**STUDY TEXT:**
I still can't believe you are using this as an argument in favor of macros
over functions.  In the above situation you aren't guaranteed what order
the parameters will be evaluated in, and you know this.  You shouldn't be
writing this code.


By comparison the rather innocuous

  map_to_native_pos(&nat_x, &nat_y, map_x++, map_y++);

should work just fine according to the rules of C, but because
map_to_native_pos is coded as a macro it will give you hideously buggy
results.  Only if you look at the implementation of map_to_native_pos will
you know this - you can't determine it by looking at the interface, and it
is undocumented.

Nor is it possible to avoid the problem by rewriting the macro using
temporary variables.  We can't declare local variables within the macro
because we can't use a block in it.  We can't use global variables because
we run into the sequence point problem
(http://www.eskimo.com/~scs/C-faq/q3.8.html).  And we aren't going to use
an "environment" variable passed by the caller because this changes the
interface, requiring rediculously huge changes to the code  as well as an
unnecessary amount of work by each caller.

**SOURCE DATA:**
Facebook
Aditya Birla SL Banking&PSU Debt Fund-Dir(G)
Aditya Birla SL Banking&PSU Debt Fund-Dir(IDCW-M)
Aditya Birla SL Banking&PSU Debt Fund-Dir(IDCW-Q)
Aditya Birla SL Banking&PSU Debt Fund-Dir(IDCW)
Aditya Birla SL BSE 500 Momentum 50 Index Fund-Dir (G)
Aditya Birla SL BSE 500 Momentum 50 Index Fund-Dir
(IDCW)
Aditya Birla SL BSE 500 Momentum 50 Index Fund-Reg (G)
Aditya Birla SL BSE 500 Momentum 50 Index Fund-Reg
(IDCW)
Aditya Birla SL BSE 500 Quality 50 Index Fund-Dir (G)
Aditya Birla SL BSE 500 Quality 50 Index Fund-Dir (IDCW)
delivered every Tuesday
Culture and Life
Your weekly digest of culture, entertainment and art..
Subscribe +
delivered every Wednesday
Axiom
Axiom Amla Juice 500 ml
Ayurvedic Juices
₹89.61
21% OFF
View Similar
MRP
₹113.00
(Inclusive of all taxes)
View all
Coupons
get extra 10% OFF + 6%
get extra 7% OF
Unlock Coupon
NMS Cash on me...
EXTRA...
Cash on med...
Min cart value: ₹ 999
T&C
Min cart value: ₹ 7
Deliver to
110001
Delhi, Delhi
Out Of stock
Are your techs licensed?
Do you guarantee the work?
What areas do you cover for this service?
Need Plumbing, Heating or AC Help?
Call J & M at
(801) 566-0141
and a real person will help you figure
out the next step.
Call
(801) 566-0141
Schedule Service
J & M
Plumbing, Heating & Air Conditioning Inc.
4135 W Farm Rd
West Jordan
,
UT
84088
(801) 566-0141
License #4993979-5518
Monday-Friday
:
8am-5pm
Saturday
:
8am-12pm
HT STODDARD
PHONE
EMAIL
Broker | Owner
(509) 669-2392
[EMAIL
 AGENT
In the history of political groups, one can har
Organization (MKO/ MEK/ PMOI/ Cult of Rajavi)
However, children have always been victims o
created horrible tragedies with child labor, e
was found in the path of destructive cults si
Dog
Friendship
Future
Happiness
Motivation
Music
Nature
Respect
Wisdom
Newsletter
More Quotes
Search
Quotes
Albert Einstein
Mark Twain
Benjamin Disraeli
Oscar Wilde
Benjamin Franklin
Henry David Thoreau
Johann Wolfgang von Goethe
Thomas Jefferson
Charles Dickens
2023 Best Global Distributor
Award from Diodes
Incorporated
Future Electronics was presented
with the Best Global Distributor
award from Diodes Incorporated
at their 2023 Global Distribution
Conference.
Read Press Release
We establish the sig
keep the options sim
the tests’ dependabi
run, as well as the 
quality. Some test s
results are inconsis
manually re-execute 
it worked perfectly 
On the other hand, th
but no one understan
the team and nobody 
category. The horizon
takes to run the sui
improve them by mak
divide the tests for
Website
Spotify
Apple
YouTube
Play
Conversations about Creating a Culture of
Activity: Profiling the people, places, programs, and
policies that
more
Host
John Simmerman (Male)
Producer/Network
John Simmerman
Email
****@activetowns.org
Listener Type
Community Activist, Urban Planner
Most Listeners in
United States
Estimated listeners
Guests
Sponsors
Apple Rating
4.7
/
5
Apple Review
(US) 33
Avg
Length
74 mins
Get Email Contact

**PARTS OF THE EXERCISE:**
• a. Answer these questions about the macro discussion, one line each:
(i) Which function is coded as a macro in the text?
(ii) According to the text, why can't local variables be declared within the macro?
(iii) What problem does the text say comes up with global variables?
• b. From the macro discussion, output the passage starting at "should work just" and ending at "by each caller.".

**YOUR WRITTEN ANSWERS:**
• a.
(i) map_to_native_pos
(ii) Because a block can't be used in the macro.
(iii) The sequence point problem.

• b.
should work just fine according to the rules of C, but because
map_to_native_pos is coded as a macro it will give you hideously buggy
results.  Only if you look at the implementation of map_to_native_pos will
you know this - you can't determine it by looking at the interface, and it
is undocumented.

Nor is it possible to avoid the problem by rewriting the macro using
temporary variables.  We can't declare local variables within the macro
because we can't use a block in it.  We can't use global variables because
we run into the sequence point problem
(http://www.eskimo.com/~scs/C-faq/q3.8.html).  And we aren't going to use
an "environment" variable passed by the caller because this changes the
interface, requiring rediculously huge changes to the code  as well as an
unnecessary amount of work by each caller.